If you’ve never read it, I won’t spoil it, but it is a delicious tale, the likes of which Roald Dahl would perfect later, but this one, my first of the kind, has always stuck with me and still does to this day, almost 50 years on.

Sticks by Karl Edward Wagner

If you go down to the woods today, you’re in for a big surprise.

Sticks is Karl Edward Wagner’s homage to the weird tradition, and has been collected several times since it first appeared in Whispers back in the early ’70s. It’s also, purportedly, based on a true story of illustrator Lee Brown Coye’s experiences in 1938 in a farmhouse in the Mann Brook region. I didn’t know that when I first read it, in the Arkham House reprint of the Tales of the Cthulhu Mythos anthology, and even if I had, it couldn’t have made the impact of the tale any stronger than it was already.

I don’t know if it’s because I’m a country lad and spent a lot of my time rambling in woodland and playing with sticks myself, but something in this story crept into me and stayed there. I was reminded of it strongly in The Blair Witch Project, and that made the movie even more creepy for me, but the story itself, simple enough as it is in plot, has depth and heft and a capacity to make you look over your shoulder to make sure you’re not being watched. It still strikes a chord today, even after repeated readings. It’s the kind of story I aspire to write, and reminds me, in a way, of Algernon Blackwood’s The Willows, or Machen’s The White People. It’s in good company, and deserves to be.

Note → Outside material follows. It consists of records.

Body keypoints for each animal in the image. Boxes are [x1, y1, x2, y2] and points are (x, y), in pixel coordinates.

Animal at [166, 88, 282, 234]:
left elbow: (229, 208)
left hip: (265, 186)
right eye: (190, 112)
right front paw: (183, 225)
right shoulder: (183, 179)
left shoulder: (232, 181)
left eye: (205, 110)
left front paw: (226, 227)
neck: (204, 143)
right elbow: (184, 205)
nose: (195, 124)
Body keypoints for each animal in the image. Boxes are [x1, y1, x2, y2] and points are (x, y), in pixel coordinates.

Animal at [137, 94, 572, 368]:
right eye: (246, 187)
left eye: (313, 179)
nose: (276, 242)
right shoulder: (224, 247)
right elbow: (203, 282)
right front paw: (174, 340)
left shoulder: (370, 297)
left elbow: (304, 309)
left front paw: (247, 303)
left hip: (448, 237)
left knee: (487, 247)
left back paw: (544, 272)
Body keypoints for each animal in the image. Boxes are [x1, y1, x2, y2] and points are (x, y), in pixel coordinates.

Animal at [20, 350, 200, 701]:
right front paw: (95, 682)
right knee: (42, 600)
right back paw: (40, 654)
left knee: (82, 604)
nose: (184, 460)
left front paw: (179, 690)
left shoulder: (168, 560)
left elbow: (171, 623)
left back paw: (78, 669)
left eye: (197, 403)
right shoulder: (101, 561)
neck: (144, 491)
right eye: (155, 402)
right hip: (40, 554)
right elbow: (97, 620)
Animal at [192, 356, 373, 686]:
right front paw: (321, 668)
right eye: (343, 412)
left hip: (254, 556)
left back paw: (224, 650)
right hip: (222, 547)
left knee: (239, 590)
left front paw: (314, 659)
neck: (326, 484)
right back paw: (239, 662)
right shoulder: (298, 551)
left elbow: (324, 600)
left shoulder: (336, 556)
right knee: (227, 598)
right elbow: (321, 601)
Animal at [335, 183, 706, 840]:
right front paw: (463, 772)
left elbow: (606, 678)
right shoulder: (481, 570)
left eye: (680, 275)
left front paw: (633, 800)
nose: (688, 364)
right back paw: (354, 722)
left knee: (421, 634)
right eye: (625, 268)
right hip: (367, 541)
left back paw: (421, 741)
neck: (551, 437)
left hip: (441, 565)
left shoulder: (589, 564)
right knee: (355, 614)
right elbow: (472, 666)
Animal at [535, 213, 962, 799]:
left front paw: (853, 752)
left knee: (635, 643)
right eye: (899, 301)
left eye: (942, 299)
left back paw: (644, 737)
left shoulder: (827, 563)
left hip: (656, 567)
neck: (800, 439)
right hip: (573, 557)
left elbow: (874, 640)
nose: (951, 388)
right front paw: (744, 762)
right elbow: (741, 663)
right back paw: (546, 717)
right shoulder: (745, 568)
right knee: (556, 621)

Smoke Ghost by Fritz Leiber

Another one that’s been with me for an awful long time. In the early ’70s, I was reading Leiber mainly for his science fiction, but stumbled upon a collection that contained this, and was immediately unnerved. Smoke Ghost, written in 1941, was an early attempt to bring ghosts into the modern age, and it works perfectly.

There is a thing here haunting city alleys, roofs and railway lines, a thing of tattered cloth, old newpapers, oil and smoke, a thing of the city’s dispossessed and lost, that is as effective a haunting as anything ever put down on paper, and all the more scary for its modernist trappings. If I’m ever pressed for my favorite short horror story, this is the one that usually first comes to mind, for that thing of scraps and oil haunts me yet, and I’ve met it in my dreams.

Don’t Look Now by Daphne Du Maurier

It’s a masterful feat of storytelling, building from an almost comical, married Brits abroad start to quickly pile on subtle, then not-so-subtle hints that things are not all that they seem. Our protagonist’s journey from concerned husband and his pent up grief at the loss of a child builds into something dark and strange, as if the foreign city itself is conspiring against him.

The final scene, where he faces his grief, and finds the truth, is as shocking in print as it is in film, and that’s a testament to the descriptive and narrative powers of De Maurier.

It’s one of my favorite things, both in print and in film, and I wish I could see, and read, both for the first time all over again.